Элоиза смотрит на него. Сердце ёкает.
Она всю жизнь считала брак ловушкой, поэтому слово «навсегда» должно было бы её пугать. Но сейчас, в тепле его постели, страха нет. Ей больше не нужны эвфемизмы про бисквиты, чтобы понять суть. Филипп показал ей всё как есть. И в этой простоте слово «навсегда» не кажется клеткой.
Она расслабляется. Улыбается уголками губ.
— Во-первых, — начинает она, поднимая один палец, — снаружи дождь. И гроза. И грязь.
— Во-вторых, — второй палец, — я объективно не смогу ходить после… такого. Мои ноги меня не послушаются.
— В-третьих, — третий палец, она вертит им перед его носом, — я утром не уйду, потому что Афродита, скорее всего, тоже решила остаться. Она умная лошадь. Она знает, где… тепло.
Филипп слушает, и с каждым её пунктом напряжение в его плечах уходит. Лицо меняется: жёсткие линии смягчаются, взгляд становится тёплым, почти нежным. Когда она заканчивает, он издаёт короткий смех. Смех, который преображает его лицо, делая моложе.

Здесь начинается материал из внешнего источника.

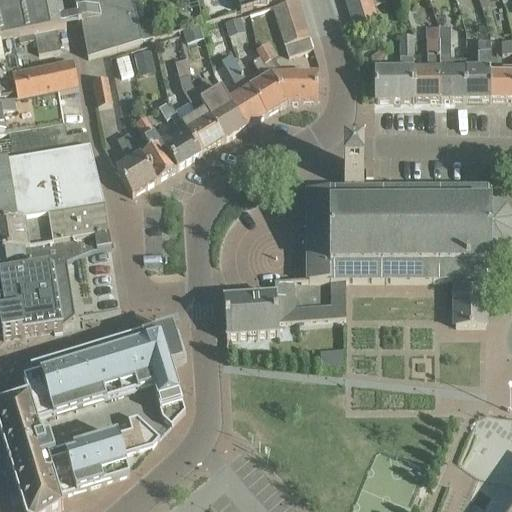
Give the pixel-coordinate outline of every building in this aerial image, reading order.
[(58,0),(0,0),(0,44),(11,42),(25,39),(32,38),(55,34),(65,32),(64,29),(63,22),(58,0)] [(63,22),(64,29),(79,26),(86,62),(140,46),(137,31),(130,0),(70,0),(75,20),(63,22)] [(267,7),(266,3),(264,0),(235,0),(240,15),(267,7)] [(372,11),(372,9),(369,0),(365,0),(345,6),(349,18),(372,11)] [(369,0),(372,9),(384,5),(382,0),(369,0)] [(276,24),(300,16),(297,3),(272,11),(276,24)] [(376,23),(372,11),(349,18),(353,30),(376,23)] [(304,28),(300,16),(276,24),(280,36),(304,28)] [(240,23),(224,28),(228,42),(245,38),(240,23)] [(308,41),(304,28),(280,36),(284,49),(308,41)] [(147,29),(137,31),(140,46),(142,45),(159,40),(157,34),(147,29)] [(198,29),(183,34),(186,46),(202,42),(198,29)] [(426,72),(412,72),(413,105),(439,105),(438,44),(438,32),(426,32),(426,44),(426,72)] [(465,72),(465,63),(447,64),(447,32),(438,32),(438,44),(439,105),(465,105),(465,72)] [(55,34),(32,38),(36,58),(59,54),(55,34)] [(399,73),(375,73),(375,104),(375,106),(413,105),(412,72),(412,40),(399,40),(399,73)] [(312,54),(308,41),(284,49),(288,61),(312,54)] [(77,94),(71,67),(18,78),(11,42),(0,44),(0,110),(58,99),(77,94)] [(476,72),(465,72),(465,105),(489,105),(488,77),(488,45),(476,45),(476,72)] [(500,58),(511,58),(511,46),(500,46),(500,58)] [(255,56),(259,61),(286,107),(316,106),(315,78),(279,79),(270,64),(273,62),(265,49),(255,56)] [(150,56),(134,59),(139,81),(155,78),(150,56)] [(127,61),(115,64),(120,82),(132,79),(127,61)] [(261,83),(248,91),(265,120),(286,107),(259,61),(251,66),(261,83)] [(265,120),(248,91),(232,65),(223,70),(238,96),(228,103),(245,132),(265,120)] [(185,68),(176,71),(179,83),(188,80),(185,68)] [(501,77),(488,77),(489,105),(511,104),(511,74),(511,70),(501,70),(501,77)] [(224,145),(193,93),(191,90),(189,81),(178,83),(180,94),(195,118),(180,127),(200,159),(224,145)] [(106,83),(91,86),(96,113),(111,110),(106,83)] [(204,87),(193,93),(224,145),(245,132),(228,103),(220,91),(210,97),(204,87)] [(0,110),(0,139),(60,130),(62,130),(58,99),(0,110)] [(200,159),(180,127),(168,106),(157,112),(165,125),(169,122),(175,132),(157,143),(175,174),(200,159)] [(175,174),(157,143),(144,122),(134,128),(149,153),(139,159),(155,186),(175,174)] [(60,130),(0,139),(0,168),(89,153),(86,138),(65,141),(63,130),(62,130),(60,130)] [(155,186),(139,159),(128,140),(127,138),(116,145),(128,165),(114,173),(131,201),(155,186)] [(0,229),(103,212),(89,153),(0,168),(0,229)] [(307,286),(344,286),(454,286),(454,331),(484,331),(484,286),(489,286),(489,262),(497,260),(503,255),(508,248),(510,240),(508,232),(504,225),(497,220),(489,218),(489,195),(357,195),(357,189),(362,189),(361,170),(343,170),(343,189),(347,189),(347,195),(307,195),(307,286)] [(107,240),(103,212),(0,229),(0,257),(22,254),(107,240)] [(22,254),(0,257),(0,283),(53,276),(66,267),(87,256),(109,253),(107,240),(22,254)] [(53,276),(0,283),(0,328),(0,332),(2,343),(10,342),(22,340),(28,339),(46,336),(61,334),(61,330),(74,320),(66,267),(53,276)] [(223,303),(225,343),(278,340),(278,328),(295,327),(295,326),(294,312),(293,288),(275,289),(276,299),(274,299),(223,303)] [(381,362),(429,364),(431,310),(383,308),(381,362)] [(27,400),(0,408),(0,440),(22,511),(61,511),(63,511),(60,501),(129,479),(123,459),(153,450),(159,443),(136,422),(127,425),(131,436),(54,461),(49,445),(43,447),(37,429),(151,392),(161,422),(170,431),(184,416),(171,371),(183,367),(172,331),(36,372),(38,378),(22,383),(27,400)]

— Афродита, значит, решает, — он берёт её руку с тремя поднятыми пальцами и целует каждый кончик бережно, благоговейно. — Умная лошадь. Умнее меня.

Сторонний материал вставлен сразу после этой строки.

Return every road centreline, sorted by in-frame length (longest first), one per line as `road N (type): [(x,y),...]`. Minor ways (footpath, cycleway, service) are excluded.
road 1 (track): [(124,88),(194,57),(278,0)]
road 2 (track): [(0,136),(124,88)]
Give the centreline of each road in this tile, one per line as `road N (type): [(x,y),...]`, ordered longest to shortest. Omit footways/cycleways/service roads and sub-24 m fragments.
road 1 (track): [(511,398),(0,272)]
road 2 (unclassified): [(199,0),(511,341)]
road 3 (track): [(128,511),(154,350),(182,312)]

Филипп ложится обратно, притягивая Элоизу к себе, укрывая их обоих одеялом. Его рука сжимает её талию уверенно, собственнически.
— Тогда спи, — бормочет он, устраивая подбородок у неё на макушке. — Завтра будем решать, как объяснить твоей семье, что ты изучала искусство целую неделю. Или месяц.

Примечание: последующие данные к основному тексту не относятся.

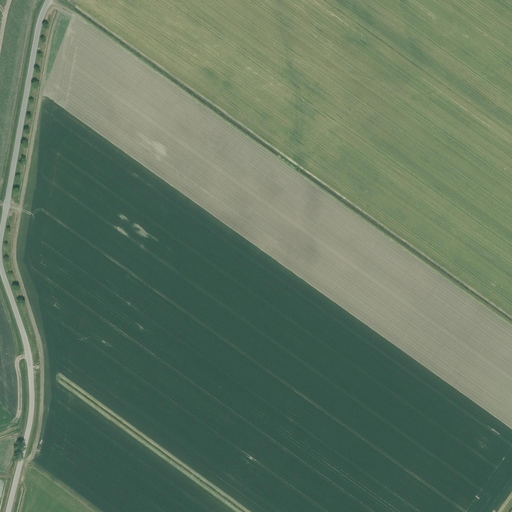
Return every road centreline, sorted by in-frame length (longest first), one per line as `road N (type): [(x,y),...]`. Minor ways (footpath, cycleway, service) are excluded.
road 1 (tertiary): [(7,511),(30,411),(27,358),(0,269)]
road 2 (tertiary): [(0,234),(48,0)]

Элоиза издаёт тихий, сонный смешок. Филипп использовал её же оружие — метафору — и обратил её против неё самой. Это честно. Это справедливо.
Она не отвечает. Но её сознание, ещё не успевшее полностью отключиться, фиксирует последнюю мысль дня:
Крессида ошибалась. Или, может быть, была права лишь наполовину. Искусство не выбирает: душа или тело. Оно требует всего сразу.
Филипп прижимает её крепче.
— Тише, — бормочет он, хотя в голосе нет и тени серьёзности, только довольство. — Шедевр пытается уснуть. Ему нужно восстановить силы для новых уроков.
За окном барабанит дождь, превращая мир снаружи в размытое пятно, не имеющее значения. В комнате тепло, тихо и пахнет ими.
— Элоиза, — шепчет Филипп в темноту, когда дыхание её становится равномерным, и он думает, что она уже спит. — Спасибо, что заблудилась.
Её пальцы, лежащие на его груди, слегка сжимаются, чувствуют ритм его сердца. Ритм, который теперь совпадает с её собственным. Есть только он и она. Всё остальное — Лондон, правила, «бисквиты» — осталось где-то там, за стенами дома. Здесь, в этой тишине, есть только правда. И этого достаточно.